### [Exercise]
Count the lines in the rows below that contain the string "https". Reply with the number only.

Provided records Block Start

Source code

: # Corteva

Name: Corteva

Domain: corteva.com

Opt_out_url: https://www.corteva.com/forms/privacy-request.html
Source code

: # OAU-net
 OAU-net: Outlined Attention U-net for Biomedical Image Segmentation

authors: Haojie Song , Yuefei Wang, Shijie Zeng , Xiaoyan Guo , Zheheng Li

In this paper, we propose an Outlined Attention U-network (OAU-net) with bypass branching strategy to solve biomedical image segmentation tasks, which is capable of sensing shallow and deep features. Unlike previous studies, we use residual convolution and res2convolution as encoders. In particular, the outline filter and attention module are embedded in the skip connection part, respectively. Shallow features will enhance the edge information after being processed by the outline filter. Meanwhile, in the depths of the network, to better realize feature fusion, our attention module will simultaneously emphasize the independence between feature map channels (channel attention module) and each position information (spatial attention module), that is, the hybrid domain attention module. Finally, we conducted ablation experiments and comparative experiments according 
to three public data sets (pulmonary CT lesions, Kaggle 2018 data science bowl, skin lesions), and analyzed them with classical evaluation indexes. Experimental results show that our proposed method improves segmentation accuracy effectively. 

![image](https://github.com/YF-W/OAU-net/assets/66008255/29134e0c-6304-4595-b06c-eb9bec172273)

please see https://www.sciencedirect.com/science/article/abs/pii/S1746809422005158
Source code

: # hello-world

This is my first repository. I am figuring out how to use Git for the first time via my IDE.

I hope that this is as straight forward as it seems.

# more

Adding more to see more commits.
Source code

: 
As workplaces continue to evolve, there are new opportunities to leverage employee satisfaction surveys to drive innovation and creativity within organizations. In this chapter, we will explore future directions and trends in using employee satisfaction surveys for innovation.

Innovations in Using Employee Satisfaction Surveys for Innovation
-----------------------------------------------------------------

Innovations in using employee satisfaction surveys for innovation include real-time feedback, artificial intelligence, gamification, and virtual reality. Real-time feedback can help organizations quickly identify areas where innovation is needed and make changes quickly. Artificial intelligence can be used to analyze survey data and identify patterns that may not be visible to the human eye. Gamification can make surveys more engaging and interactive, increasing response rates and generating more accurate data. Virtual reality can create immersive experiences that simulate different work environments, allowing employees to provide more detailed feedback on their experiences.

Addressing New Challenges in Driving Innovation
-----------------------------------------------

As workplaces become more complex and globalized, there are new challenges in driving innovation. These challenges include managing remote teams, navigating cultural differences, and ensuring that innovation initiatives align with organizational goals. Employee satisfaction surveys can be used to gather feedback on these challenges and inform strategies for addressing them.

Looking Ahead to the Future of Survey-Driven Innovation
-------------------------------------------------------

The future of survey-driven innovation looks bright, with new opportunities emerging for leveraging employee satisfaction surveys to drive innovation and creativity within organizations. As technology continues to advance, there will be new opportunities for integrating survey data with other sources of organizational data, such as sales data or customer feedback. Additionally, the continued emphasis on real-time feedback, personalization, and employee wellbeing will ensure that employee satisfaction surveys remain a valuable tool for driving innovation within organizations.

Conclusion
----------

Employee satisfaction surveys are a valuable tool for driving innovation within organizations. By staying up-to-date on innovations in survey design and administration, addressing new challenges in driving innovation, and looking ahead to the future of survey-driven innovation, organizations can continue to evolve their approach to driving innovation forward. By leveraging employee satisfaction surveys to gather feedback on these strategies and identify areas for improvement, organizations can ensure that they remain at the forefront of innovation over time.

Provided records Block End

### [Solution below]
3